▸ **Records provided**:
_____
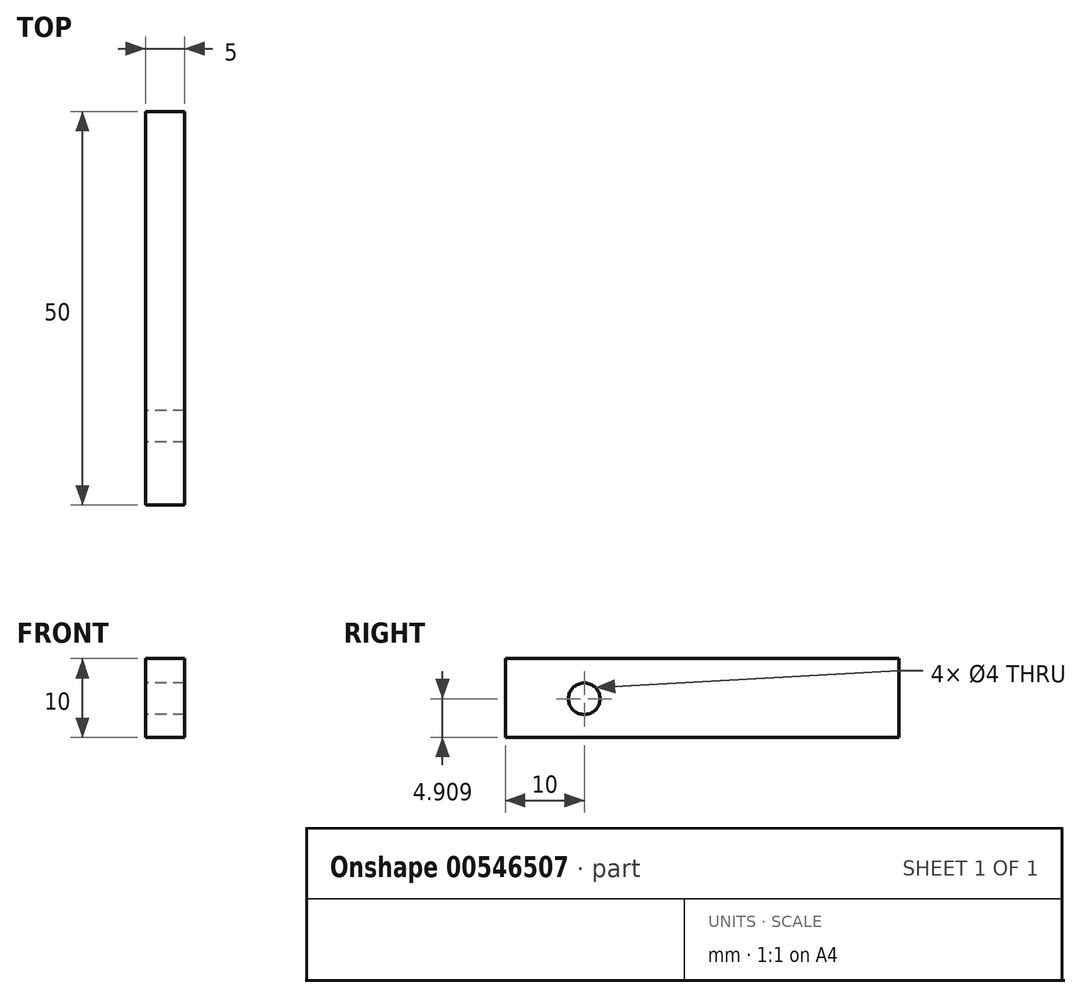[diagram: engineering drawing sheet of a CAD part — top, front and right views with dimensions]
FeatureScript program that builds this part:
annotation { "Feature Type Name" : "Feature", "Feature Type Description" : "" }
export const myFeature = defineFeature(function(context is Context, id is Id, definition is map)
    precondition{}
    {
        {
            var Q0;
            Q0=qCreatedBy(makeId("Right.planeOp"),FACE);
            var sketch = newSketch(context, id + "F0", { "sketchPlane" : qUnion([Q0])});
            skLineSegment(sketch, "E0", {"start": v(-20, 0) * mm, "end": v(-20, 10) * mm});
            skLineSegment(sketch, "E1", {"start": v(-20, 10) * mm, "end": v(30, 10) * mm});
            skCircle(sketch, "E2", {"center": v(-10, 4.9) * mm, "radius": 2 * mm});
            skLineSegment(sketch, "E3", {"start": v(-20, 0) * mm, "end": v(30, 0) * mm});
            skLineSegment(sketch, "E4", {"start": v(30, 0) * mm, "end": v(30, 10) * mm});
            skSolve(sketch);
        }
        {
            var Q0;
            Q0=makeQuery(id+"F0.imprint","IMPRINT",FACE,{"disambiguationData":[TD([[makeQuery(id+"F0.imprint","IMPRINT",EDGE,{"derivedFrom":sQuery(id+"F0.wireOp",EDGE,"E0")}),-1.0]])]});
            var Q1;
            Q1=sQuery(id+"F0.wireOp",EDGE,"E0");
            extrude(context, id + "F1", {"entities" : qUnion([Q0]), "surfaceEntities" : qUnion([Q1]), "depth" : 5 * mm, "offsetDistance" : 25 * mm});
        }
    });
_____
▸ **Exercise directions**:
Arrange every line of the records above as a numbered list, omitting any blank lines, and leave the pictures out of the answer.

▸ **Written reply**:
1. [diagram: engineering drawing sheet of a CAD part — top, front and right views with dimensions]
2. FeatureScript program that builds this part:
3. annotation { "Feature Type Name" : "Feature", "Feature Type Description" : "" }
4. export const myFeature = defineFeature(function(context is Context, id is Id, definition is map)
5.     precondition{}
6.     {
7.         {
8.             var Q0;
9.             Q0=qCreatedBy(makeId("Right.planeOp"),FACE);
10.             var sketch = newSketch(context, id + "F0", { "sketchPlane" : qUnion([Q0])});
11.             skLineSegment(sketch, "E0", {"start": v(-20, 0) * mm, "end": v(-20, 10) * mm});
12.             skLineSegment(sketch, "E1", {"start": v(-20, 10) * mm, "end": v(30, 10) * mm});
13.             skCircle(sketch, "E2", {"center": v(-10, 4.9) * mm, "radius": 2 * mm});
14.             skLineSegment(sketch, "E3", {"start": v(-20, 0) * mm, "end": v(30, 0) * mm});
15.             skLineSegment(sketch, "E4", {"start": v(30, 0) * mm, "end": v(30, 10) * mm});
16.             skSolve(sketch);
17.         }
18.         {
19.             var Q0;
20.             Q0=makeQuery(id+"F0.imprint","IMPRINT",FACE,{"disambiguationData":[TD([[makeQuery(id+"F0.imprint","IMPRINT",EDGE,{"derivedFrom":sQuery(id+"F0.wireOp",EDGE,"E0")}),-1.0]])]});
21.             var Q1;
22.             Q1=sQuery(id+"F0.wireOp",EDGE,"E0");
23.             extrude(context, id + "F1", {"entities" : qUnion([Q0]), "surfaceEntities" : qUnion([Q1]), "depth" : 5 * mm, "offsetDistance" : 25 * mm});
24.         }
25.     });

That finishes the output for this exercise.